The dune trains in the two images above, if viewed as slow flows of sand, silt and perhaps dust operating over aeons, adequately explain the formation of Martian channels and valleys, without liquid water.

It has been assumed by many observers that much of the present Martian surface is either exposed or lightly buried lava or fluvial sediments, mainly on the basis of the layering seen exposed in canyon and crater walls. The cliffs collapse far too readily and symmetrically to be made of lava, in my view. Where are the huge tumbled or partly slumped blocks of lava cliffs?

There is a possible alternative to this. The material may be unconsolidated or poorly consolidated aeolian dust and silt, with the banding the result of pedogenic processes, repeated after each sheet of wind-blown material was laid down.

As there is some atmospheric water vapour on Mars, in winter some water must freeze out of the air at the top of the permafrost layer, and then in summer melt and interact with the lithic material and gas around it to form laterites, carbonates and perhaps bauxites.

Repeated cycles, as the wind deposits new layers, may give the observed layering. This groundwater may of course contribute to a greater or lesser degree to sapping and slumping of the walls in the valleys, channels and craters, as Malin and Edgett have postulated.

Each surface could generate two lateritic horizons, as seen in some parts of Western Australia, corresponding with summer and winter permafrost levels.

Boulder measuring metres or decametres across can be seen to have tumbled down some Martian valley and crater slopes. I have seen just that sort of thing below bauxite-tending-to-laterite cliffs on the west side of Cape York, at the northern most tip of Eastern Australia.

Is it possible that Yogi and Barnacle Bill (Pathfinder rocks) and their neighbours were pisolitic laterites, from a surface fragmented by meteorite impact, and then deflated, with all the small bits blowing away and breaking down?
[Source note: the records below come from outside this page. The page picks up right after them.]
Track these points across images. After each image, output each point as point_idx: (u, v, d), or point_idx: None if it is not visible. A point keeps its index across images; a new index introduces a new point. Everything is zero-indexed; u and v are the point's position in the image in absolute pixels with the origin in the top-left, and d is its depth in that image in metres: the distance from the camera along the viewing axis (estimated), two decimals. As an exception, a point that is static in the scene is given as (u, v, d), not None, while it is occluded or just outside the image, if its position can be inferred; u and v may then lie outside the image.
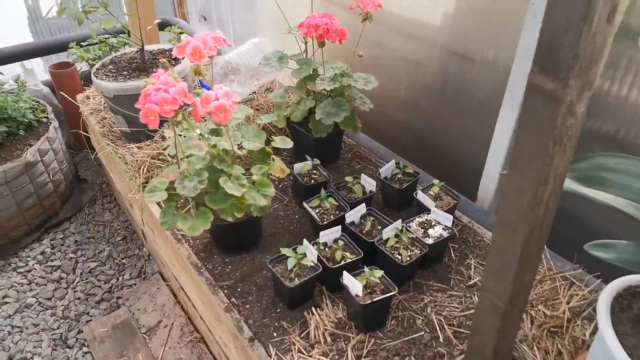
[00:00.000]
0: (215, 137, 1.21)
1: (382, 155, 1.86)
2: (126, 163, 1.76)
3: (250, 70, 2.12)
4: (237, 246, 1.43)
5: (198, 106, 1.01)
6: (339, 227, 1.35)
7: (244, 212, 1.21)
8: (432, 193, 1.52)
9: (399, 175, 1.59)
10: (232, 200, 1.17)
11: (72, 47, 2.67)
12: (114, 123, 2.00)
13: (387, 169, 1.60)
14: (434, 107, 1.80)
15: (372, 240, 1.33)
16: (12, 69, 2.98)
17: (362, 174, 1.55)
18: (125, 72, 1.83)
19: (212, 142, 1.19)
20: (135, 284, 2.12)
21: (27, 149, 2.27)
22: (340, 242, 1.33)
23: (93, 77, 1.79)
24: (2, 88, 2.38)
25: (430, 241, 1.33)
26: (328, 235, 1.34)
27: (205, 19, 3.27)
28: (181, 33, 2.94)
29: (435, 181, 1.52)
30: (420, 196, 1.47)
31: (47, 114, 2.48)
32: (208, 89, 2.12)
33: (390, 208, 1.60)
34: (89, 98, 2.18)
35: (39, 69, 3.12)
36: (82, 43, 2.75)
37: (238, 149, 1.25)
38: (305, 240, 1.29)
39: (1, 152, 2.24)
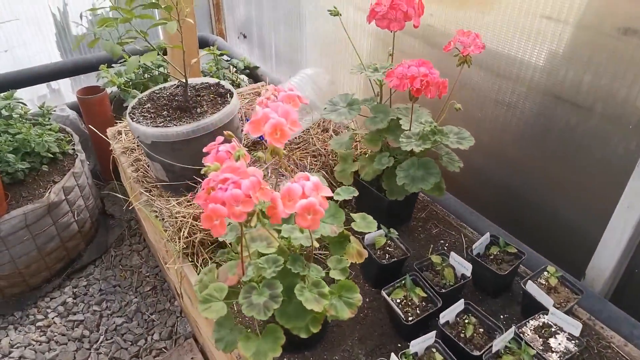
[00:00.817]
0: (287, 225, 0.93)
1: (462, 215, 1.55)
2: (163, 219, 1.50)
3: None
4: (297, 343, 1.15)
5: (279, 206, 0.73)
6: (433, 334, 1.06)
7: (321, 324, 0.93)
8: (543, 282, 1.22)
9: (496, 253, 1.29)
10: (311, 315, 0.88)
11: (102, 70, 2.44)
12: (148, 166, 1.74)
13: (480, 244, 1.30)
14: (529, 159, 1.48)
15: (478, 354, 1.03)
16: (38, 89, 2.78)
17: (452, 253, 1.26)
18: (165, 112, 1.57)
19: (284, 235, 0.91)
20: (165, 348, 1.85)
21: (51, 186, 2.03)
22: (438, 356, 1.03)
23: (128, 119, 1.53)
24: (24, 118, 2.16)
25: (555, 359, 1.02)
26: (420, 344, 1.05)
27: (244, 37, 3.02)
28: (221, 54, 2.69)
29: (551, 268, 1.21)
30: (532, 289, 1.16)
31: (74, 144, 2.25)
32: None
33: (482, 292, 1.30)
34: (121, 134, 1.93)
35: (66, 89, 2.90)
36: (113, 64, 2.53)
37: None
38: (393, 355, 1.00)
39: (22, 190, 2.01)
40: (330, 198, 0.83)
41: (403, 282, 1.19)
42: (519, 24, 1.33)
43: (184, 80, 1.61)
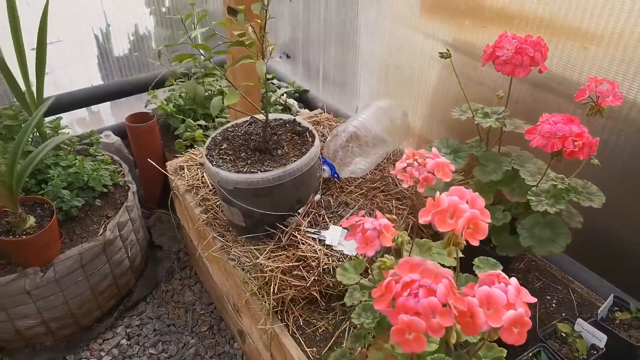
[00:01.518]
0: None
1: (566, 267, 1.45)
2: (243, 269, 1.40)
3: (373, 138, 1.74)
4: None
5: (479, 317, 0.62)
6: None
7: None
8: (684, 355, 1.11)
9: (624, 318, 1.18)
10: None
11: (151, 95, 2.34)
12: (218, 206, 1.64)
13: (604, 307, 1.19)
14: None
15: None
16: (77, 112, 2.68)
17: (580, 320, 1.15)
18: (243, 154, 1.47)
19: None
20: (231, 397, 1.75)
21: (104, 221, 1.93)
22: None
23: (207, 162, 1.43)
24: (74, 148, 2.06)
25: None
26: None
27: (288, 57, 2.92)
28: (271, 79, 2.59)
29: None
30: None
31: (123, 174, 2.15)
32: (332, 167, 1.75)
33: None
34: (183, 169, 1.83)
35: (105, 111, 2.81)
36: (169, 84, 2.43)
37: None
38: None
39: (75, 226, 1.90)
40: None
41: (532, 354, 1.08)
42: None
43: (261, 119, 1.51)
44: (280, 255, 1.37)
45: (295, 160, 1.39)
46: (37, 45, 1.88)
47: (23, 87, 1.91)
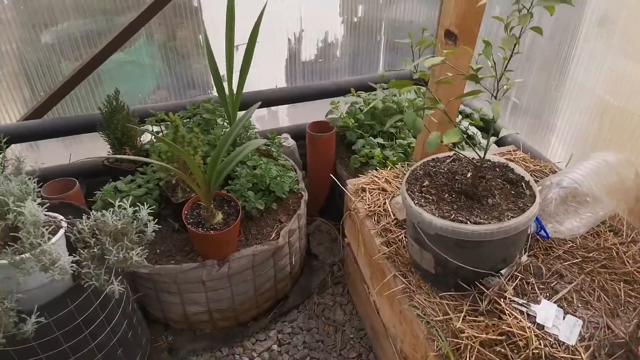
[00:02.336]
0: None
1: None
2: (429, 323, 1.27)
3: (593, 197, 1.47)
4: None
5: None
6: None
7: None
8: None
9: None
10: None
11: (333, 105, 2.34)
12: (400, 240, 1.54)
13: None
14: None
15: None
16: (258, 110, 2.81)
17: None
18: (446, 195, 1.34)
19: None
20: None
21: (277, 225, 1.96)
22: None
23: (407, 198, 1.32)
24: (260, 150, 2.12)
25: None
26: None
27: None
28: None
29: None
30: None
31: (298, 181, 2.17)
32: (540, 225, 1.53)
33: None
34: (365, 191, 1.76)
35: (282, 112, 2.90)
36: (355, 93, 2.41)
37: None
38: None
39: (251, 226, 1.96)
40: None
41: None
42: None
43: (466, 155, 1.36)
44: (479, 321, 1.21)
45: (511, 217, 1.22)
46: (247, 47, 1.96)
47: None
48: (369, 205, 1.70)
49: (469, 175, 1.38)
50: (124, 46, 2.44)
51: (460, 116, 2.44)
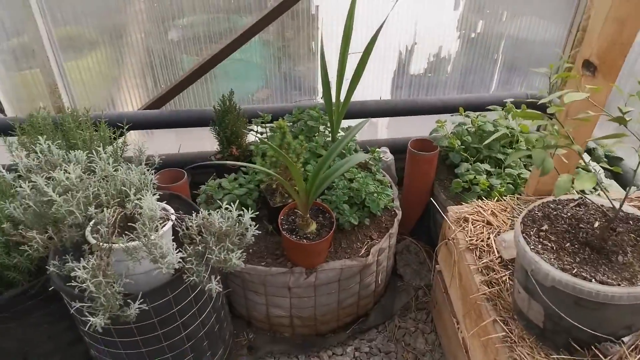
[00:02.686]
0: None
1: None
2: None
3: None
4: None
5: None
6: None
7: None
8: None
9: None
10: None
11: (439, 124, 2.24)
12: (504, 283, 1.42)
13: None
14: None
15: None
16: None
17: None
18: (568, 245, 1.21)
19: None
20: None
21: (368, 243, 1.92)
22: None
23: (522, 241, 1.21)
24: (361, 165, 2.09)
25: None
26: None
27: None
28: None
29: None
30: None
31: (393, 199, 2.11)
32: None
33: None
34: (467, 221, 1.66)
35: (382, 124, 2.86)
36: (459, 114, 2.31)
37: None
38: None
39: (342, 239, 1.94)
40: None
41: None
42: None
43: (593, 202, 1.21)
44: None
45: (647, 282, 1.06)
46: (362, 57, 1.92)
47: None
48: (470, 237, 1.60)
49: (596, 225, 1.24)
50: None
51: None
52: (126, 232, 1.27)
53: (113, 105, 2.61)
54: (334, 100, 2.02)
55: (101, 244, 1.22)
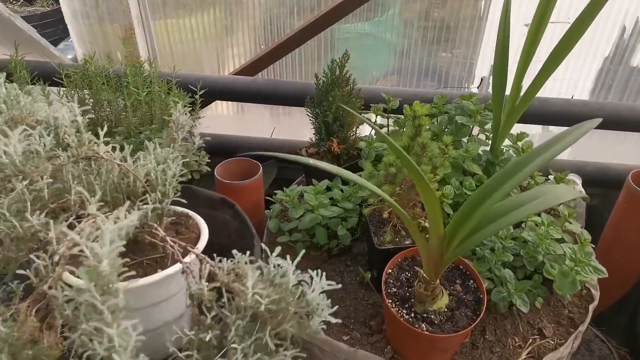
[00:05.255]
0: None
1: None
2: None
3: None
4: None
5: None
6: None
7: None
8: None
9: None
10: None
11: None
12: None
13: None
14: None
15: None
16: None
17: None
18: None
19: None
20: None
21: (534, 344, 1.07)
22: None
23: None
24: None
25: None
26: None
27: None
28: None
29: None
30: None
31: (586, 267, 1.22)
32: None
33: None
34: None
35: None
36: None
37: None
38: None
39: (488, 324, 1.12)
40: None
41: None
42: None
43: None
44: None
45: None
46: (569, 32, 1.07)
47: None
48: None
49: None
50: (367, 16, 1.92)
51: None
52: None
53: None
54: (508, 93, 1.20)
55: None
It would be easier to account for laterite scattered all over the surface than fresh igneous and volcanic rocks, given the obvious oxidation at the surface.

The surface of Mars has rusted, after all, it's red from iron oxide. The alpha proton x-ray spectrometer data show all the right elements, and it is notoriously difficult to identify minerals in a rock and hence rock types, from photos and elemental compositions alone. I shall ask NASA if this alternative can be ruled out with certainty.
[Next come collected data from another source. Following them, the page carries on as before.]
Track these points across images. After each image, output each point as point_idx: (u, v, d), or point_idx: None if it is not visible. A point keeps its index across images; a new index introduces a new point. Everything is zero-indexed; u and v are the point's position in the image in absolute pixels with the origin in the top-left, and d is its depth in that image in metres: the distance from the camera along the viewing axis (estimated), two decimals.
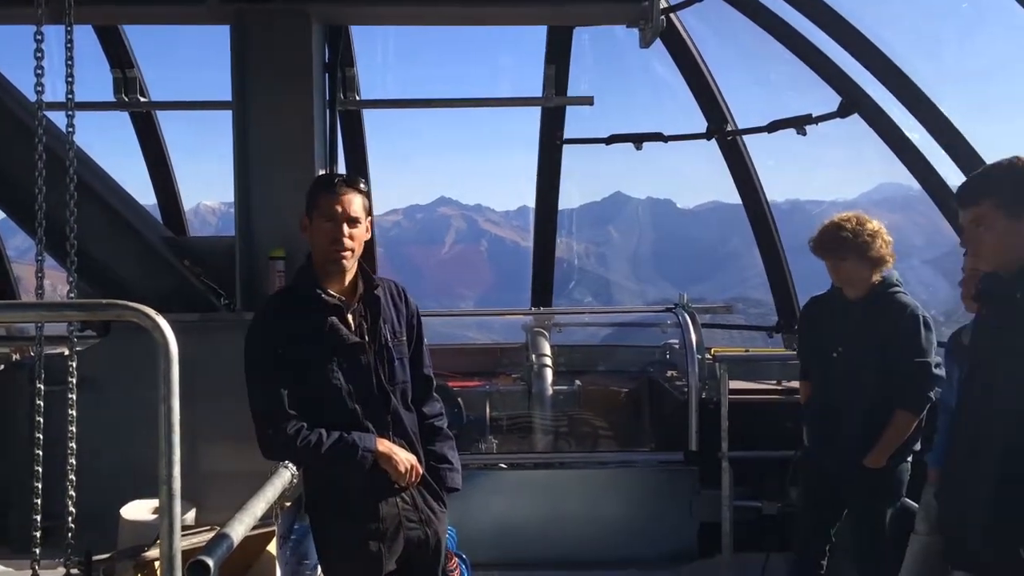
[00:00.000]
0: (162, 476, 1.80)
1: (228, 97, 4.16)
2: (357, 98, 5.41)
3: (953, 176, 4.74)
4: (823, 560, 4.02)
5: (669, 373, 6.07)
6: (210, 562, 2.04)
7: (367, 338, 2.81)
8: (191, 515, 4.07)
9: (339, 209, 2.73)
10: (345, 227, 2.73)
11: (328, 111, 4.38)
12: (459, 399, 5.91)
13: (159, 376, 1.77)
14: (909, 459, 3.80)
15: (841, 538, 4.07)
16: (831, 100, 5.38)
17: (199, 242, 4.93)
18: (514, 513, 5.21)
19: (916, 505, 3.65)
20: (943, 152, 4.71)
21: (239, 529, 2.28)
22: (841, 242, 3.75)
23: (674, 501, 5.26)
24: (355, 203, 2.77)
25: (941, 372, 3.66)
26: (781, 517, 4.92)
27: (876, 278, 3.79)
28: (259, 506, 2.44)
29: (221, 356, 3.92)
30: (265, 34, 4.02)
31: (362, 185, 2.84)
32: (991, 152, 2.65)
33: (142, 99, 5.94)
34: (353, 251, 2.77)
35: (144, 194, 6.55)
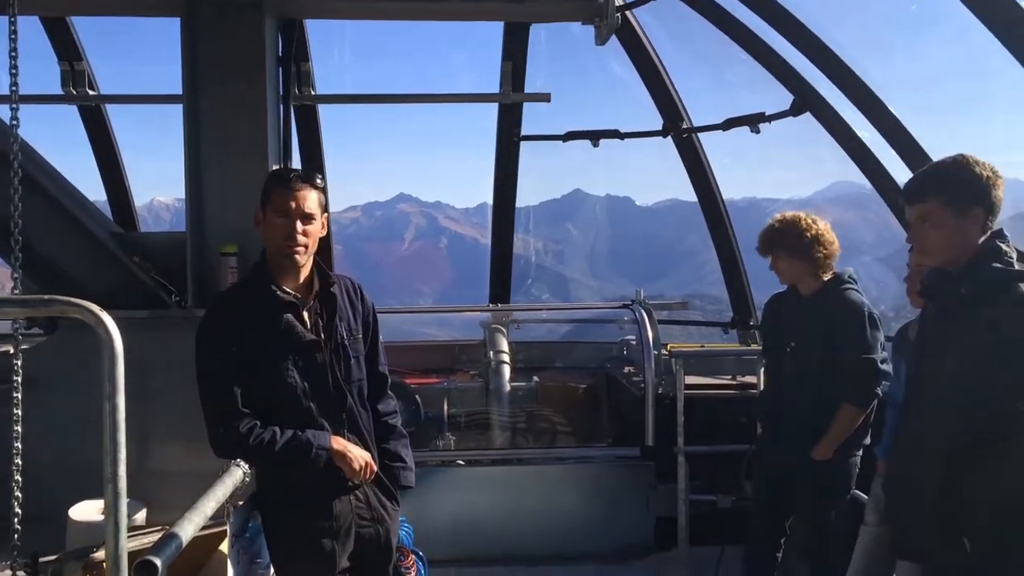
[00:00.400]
0: (107, 475, 1.76)
1: (179, 91, 4.10)
2: (312, 93, 5.36)
3: (903, 175, 4.83)
4: (777, 552, 4.08)
5: (626, 369, 6.12)
6: (158, 562, 2.00)
7: (323, 336, 2.78)
8: (141, 515, 4.00)
9: (293, 205, 2.70)
10: (299, 223, 2.70)
11: (282, 105, 4.33)
12: (417, 396, 5.89)
13: (103, 373, 1.74)
14: (859, 453, 3.87)
15: (794, 531, 4.14)
16: (785, 99, 5.45)
17: (149, 238, 4.83)
18: (472, 510, 5.21)
19: (866, 497, 3.73)
20: (893, 151, 4.79)
21: (188, 529, 2.24)
22: (772, 242, 3.87)
23: (631, 496, 5.30)
24: (310, 199, 2.73)
25: (887, 368, 3.73)
26: (736, 510, 4.99)
27: (826, 275, 3.86)
28: (209, 505, 2.40)
29: (172, 353, 3.87)
30: (216, 26, 3.95)
31: (318, 181, 2.81)
32: (939, 152, 2.71)
33: (91, 92, 5.81)
34: (307, 247, 2.73)
35: (95, 190, 6.44)
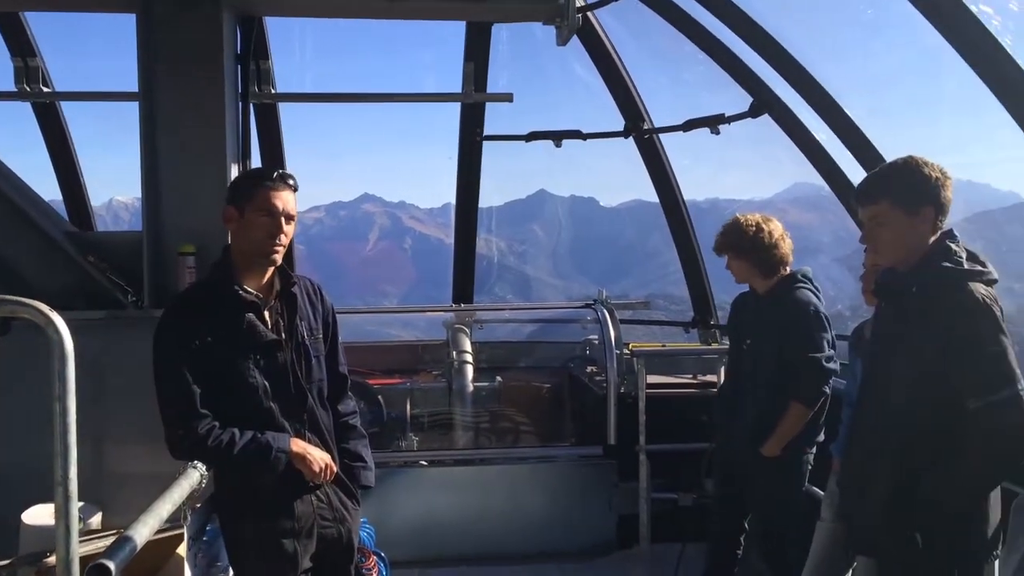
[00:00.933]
0: (57, 478, 1.74)
1: (135, 88, 4.04)
2: (272, 91, 5.31)
3: (858, 176, 4.91)
4: (737, 549, 4.13)
5: (589, 368, 6.15)
6: (111, 566, 1.97)
7: (284, 336, 2.78)
8: (97, 519, 3.93)
9: (279, 205, 2.70)
10: (282, 223, 2.71)
11: (241, 104, 4.28)
12: (379, 397, 5.88)
13: (54, 374, 1.72)
14: (812, 451, 3.93)
15: (752, 527, 4.19)
16: (744, 101, 5.52)
17: (105, 237, 4.75)
18: (435, 510, 5.21)
19: (822, 494, 3.78)
20: (848, 153, 4.87)
21: (143, 531, 2.21)
22: (725, 242, 3.97)
23: (593, 495, 5.34)
24: (291, 200, 2.76)
25: (834, 365, 3.80)
26: (697, 508, 5.05)
27: (779, 275, 3.93)
28: (165, 507, 2.37)
29: (129, 354, 3.81)
30: (173, 22, 3.89)
31: (293, 182, 2.81)
32: (893, 153, 2.77)
33: (45, 89, 5.70)
34: (284, 247, 2.75)
35: (50, 189, 6.32)
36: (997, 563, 2.69)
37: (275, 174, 2.76)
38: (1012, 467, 2.50)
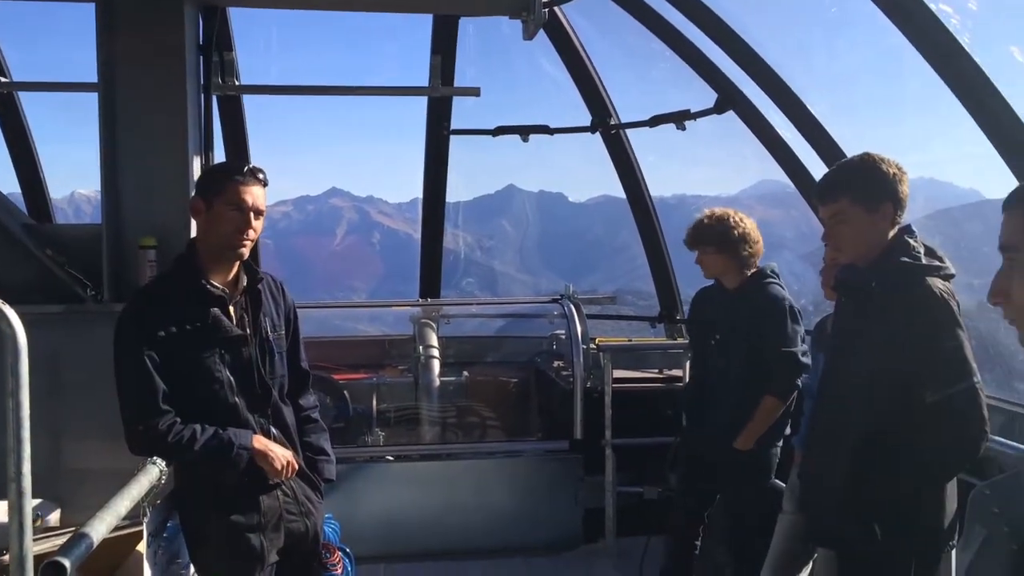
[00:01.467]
0: (11, 473, 1.71)
1: (95, 79, 3.97)
2: (236, 83, 5.24)
3: (822, 174, 4.96)
4: (696, 541, 4.16)
5: (556, 363, 6.16)
6: (66, 563, 1.94)
7: (248, 331, 2.76)
8: (55, 516, 3.87)
9: (249, 200, 2.69)
10: (252, 218, 2.70)
11: (203, 96, 4.23)
12: (345, 392, 5.84)
13: (6, 369, 1.68)
14: (779, 444, 3.97)
15: (714, 519, 4.22)
16: (710, 98, 5.55)
17: (64, 230, 4.68)
18: (401, 505, 5.18)
19: (784, 486, 3.83)
20: (812, 150, 4.92)
21: (100, 528, 2.17)
22: (699, 237, 3.94)
23: (559, 489, 5.35)
24: (261, 195, 2.75)
25: (806, 360, 3.84)
26: (662, 501, 5.07)
27: (750, 271, 3.95)
28: (123, 504, 2.34)
29: (88, 349, 3.76)
30: (133, 12, 3.84)
31: (263, 176, 2.79)
32: (857, 151, 2.81)
33: (2, 80, 5.59)
34: (252, 242, 2.74)
35: (8, 181, 6.21)
36: (954, 553, 2.74)
37: (246, 168, 2.74)
38: (969, 459, 2.54)
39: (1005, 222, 1.37)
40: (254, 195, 2.71)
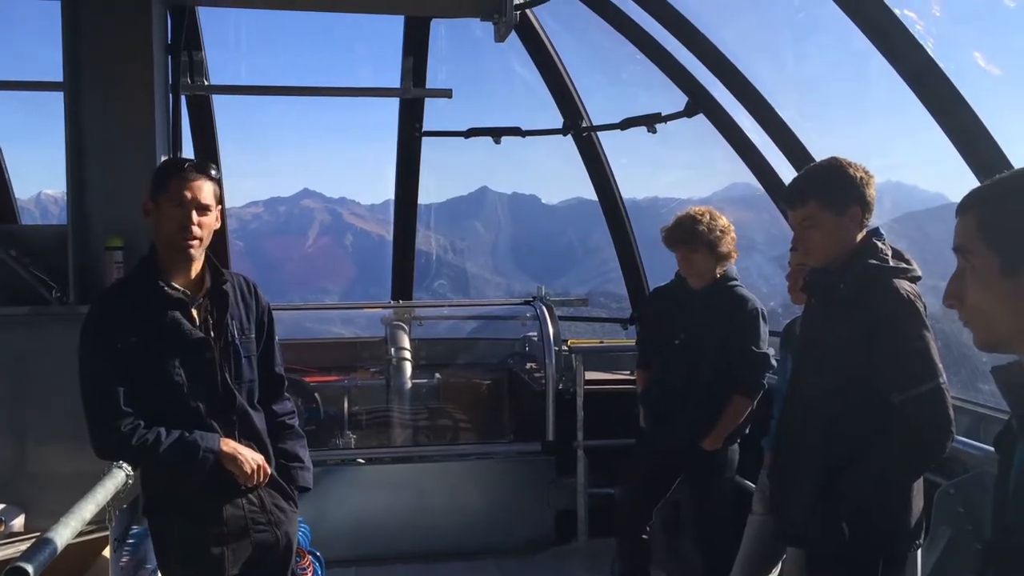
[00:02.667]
0: None
1: (60, 78, 3.92)
2: (205, 83, 5.19)
3: (790, 177, 5.00)
4: (643, 535, 4.16)
5: (528, 365, 6.16)
6: (29, 568, 1.90)
7: (212, 334, 2.70)
8: (19, 521, 3.81)
9: (188, 195, 2.62)
10: (194, 214, 2.62)
11: (171, 95, 4.18)
12: (316, 394, 5.80)
13: None
14: (738, 440, 4.01)
15: (683, 519, 4.24)
16: (681, 101, 5.58)
17: (29, 231, 4.60)
18: (372, 508, 5.16)
19: (753, 485, 3.86)
20: (781, 153, 4.96)
21: (65, 533, 2.13)
22: (694, 234, 3.91)
23: (531, 490, 5.36)
24: (205, 189, 2.66)
25: (774, 361, 3.89)
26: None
27: (719, 271, 3.98)
28: (88, 509, 2.30)
29: (53, 351, 3.71)
30: (99, 9, 3.79)
31: (213, 172, 2.73)
32: (825, 155, 2.84)
33: None
34: (201, 240, 2.66)
35: None
36: (920, 552, 2.78)
37: (186, 163, 2.69)
38: (934, 459, 2.57)
39: (958, 225, 1.40)
40: (195, 189, 2.63)
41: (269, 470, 2.77)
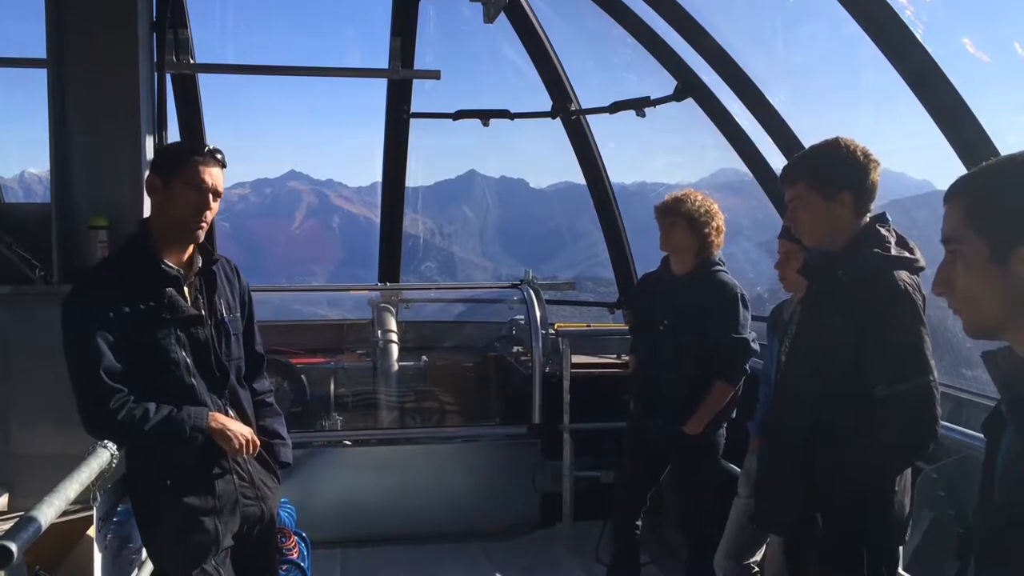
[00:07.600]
0: None
1: (43, 54, 3.87)
2: (191, 61, 5.14)
3: (780, 163, 5.00)
4: (637, 521, 4.19)
5: (515, 348, 6.17)
6: (13, 547, 1.89)
7: (204, 312, 2.73)
8: (3, 501, 3.80)
9: (209, 181, 2.65)
10: (210, 199, 2.66)
11: (156, 74, 4.14)
12: (303, 376, 5.80)
13: None
14: (724, 425, 4.02)
15: (668, 503, 4.26)
16: (671, 86, 5.56)
17: (11, 209, 4.57)
18: (358, 490, 5.17)
19: (739, 469, 3.88)
20: (770, 139, 4.95)
21: (48, 512, 2.12)
22: (677, 208, 3.91)
23: (517, 473, 5.37)
24: (220, 177, 2.71)
25: (756, 347, 3.89)
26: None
27: (703, 255, 3.97)
28: (72, 488, 2.29)
29: (36, 330, 3.69)
30: None
31: (223, 160, 2.75)
32: (813, 140, 2.80)
33: None
34: (208, 224, 2.71)
35: None
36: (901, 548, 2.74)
37: (206, 149, 2.70)
38: (916, 456, 2.53)
39: (946, 214, 1.40)
40: (213, 176, 2.67)
41: (258, 443, 2.79)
The latest excitement in Mars geology is evidence interpreted by Mike Malin and Kenneth Edgett as indicating recent groundwater seepage on a limited number of predominantly pole-facing slopes (Science, 20.6.2000, pp 2330-2335. Evidence of Recent Groundwater Seepage and Surface Runoff on Mars).

It's a superb paper, full of brilliant and detailed observation and deduction. They may be right, but perhaps the fluid was not liquid water. I will now try to apply the above generalisations to these particular cases.

In their Note 1, Malin and Edgett state that the only alternative to liquid water is to speculate that some other completely unknown agent, with properties essentially identical to those of water is or has been at work on Mars.